At this the bookbinder, who was just going, stopped with an oath, and stamped his foot. “Am I to spend my Carnival in heating water for footbaths, pray?”
“You must not leave your comrade to die without help!” I replied.
“Let him go to the hospital, then!”
“How can he by himself?”
Pierre seemed to make up his mind.
“Well, I’m going to take him,” resumed he; “besides, I shall get rid of him sooner. Come, get up, comrade!” He shook his comrade, who had not taken off his clothes. I observed that he was too weak to walk, but the bookbinder would not listen: he made him get up, and half dragged, half supported him to the lodge of the porter, who ran for a hackney carriage. I saw the sick man get into it, almost fainting, with the impatient waterman; and they both set off, one perhaps to die, the other to dine at Courtville Gardens!
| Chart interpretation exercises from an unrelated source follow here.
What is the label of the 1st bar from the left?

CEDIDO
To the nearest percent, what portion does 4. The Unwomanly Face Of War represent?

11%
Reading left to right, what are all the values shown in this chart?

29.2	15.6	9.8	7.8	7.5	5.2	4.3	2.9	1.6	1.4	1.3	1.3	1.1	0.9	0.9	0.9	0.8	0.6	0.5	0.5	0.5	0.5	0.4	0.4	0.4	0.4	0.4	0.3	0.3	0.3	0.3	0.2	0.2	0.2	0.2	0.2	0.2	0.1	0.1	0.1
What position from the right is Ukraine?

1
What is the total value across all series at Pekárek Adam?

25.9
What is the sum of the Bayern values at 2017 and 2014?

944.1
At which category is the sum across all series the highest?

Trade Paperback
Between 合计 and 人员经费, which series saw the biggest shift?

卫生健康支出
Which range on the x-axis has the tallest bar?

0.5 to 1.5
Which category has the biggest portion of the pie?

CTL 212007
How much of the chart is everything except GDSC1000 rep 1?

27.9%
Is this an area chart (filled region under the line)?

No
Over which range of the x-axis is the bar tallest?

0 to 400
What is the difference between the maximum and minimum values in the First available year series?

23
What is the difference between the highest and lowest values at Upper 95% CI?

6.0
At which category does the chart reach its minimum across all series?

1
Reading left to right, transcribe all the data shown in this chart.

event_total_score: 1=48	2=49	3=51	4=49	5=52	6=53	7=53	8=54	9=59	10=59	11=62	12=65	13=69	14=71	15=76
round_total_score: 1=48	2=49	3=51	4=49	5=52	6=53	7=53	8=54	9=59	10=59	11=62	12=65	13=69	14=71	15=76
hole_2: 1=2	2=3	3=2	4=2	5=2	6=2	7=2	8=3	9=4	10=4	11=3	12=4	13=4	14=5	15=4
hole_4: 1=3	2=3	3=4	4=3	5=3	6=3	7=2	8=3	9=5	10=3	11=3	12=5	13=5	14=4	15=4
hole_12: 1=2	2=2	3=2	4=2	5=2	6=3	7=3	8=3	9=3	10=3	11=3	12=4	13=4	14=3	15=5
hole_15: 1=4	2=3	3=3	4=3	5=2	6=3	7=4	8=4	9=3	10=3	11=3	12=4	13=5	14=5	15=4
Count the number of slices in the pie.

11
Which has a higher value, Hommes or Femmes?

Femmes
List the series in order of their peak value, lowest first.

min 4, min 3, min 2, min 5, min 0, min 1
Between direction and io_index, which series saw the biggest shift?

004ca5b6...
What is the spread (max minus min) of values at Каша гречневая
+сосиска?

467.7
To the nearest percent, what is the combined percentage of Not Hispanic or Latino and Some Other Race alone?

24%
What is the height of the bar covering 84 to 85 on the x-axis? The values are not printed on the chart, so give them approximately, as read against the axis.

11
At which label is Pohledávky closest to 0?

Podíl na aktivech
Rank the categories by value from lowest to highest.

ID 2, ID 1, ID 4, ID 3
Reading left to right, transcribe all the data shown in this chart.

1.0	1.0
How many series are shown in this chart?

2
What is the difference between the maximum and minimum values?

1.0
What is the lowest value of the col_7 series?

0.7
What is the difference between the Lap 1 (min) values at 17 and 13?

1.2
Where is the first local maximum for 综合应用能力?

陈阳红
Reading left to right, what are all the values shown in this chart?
Six o’clock.—I have been to knock at my neighbor’s door, who opened it himself; and I have given him his letter, finished at last, and directed to his son’s widow. M. Antoine thanked me gratefully, and made me sit down.
It was the first time I had been into the attic of the old amateur. Curtains stained with damp and hanging down in rags, a cold stove, a bed of straw, two broken chairs, composed all the furniture. At the end of the room were a great number of prints in a heap, and paintings without frames turned against the wall.
At the moment I came in, the old man was making his dinner on some hard crusts of bread, which he was soaking in a glass of ‘eau sucree’. He perceived that my eyes fell upon his hermit fare, and he looked a little ashamed.
“There is nothing to tempt you in my supper, neighbor,” said he, with a smile.
I replied that at least I thought it a very philosophical one for the Carnival.
M. Antoine shook his head, and went on again with his supper.
“Every one keeps his holidays in his own way,” resumed he, beginning again to dip a crust into his glass. “There are several sorts of epicures, and not all feasts are meant to regale the palate; there are some also for the ears and the eyes.”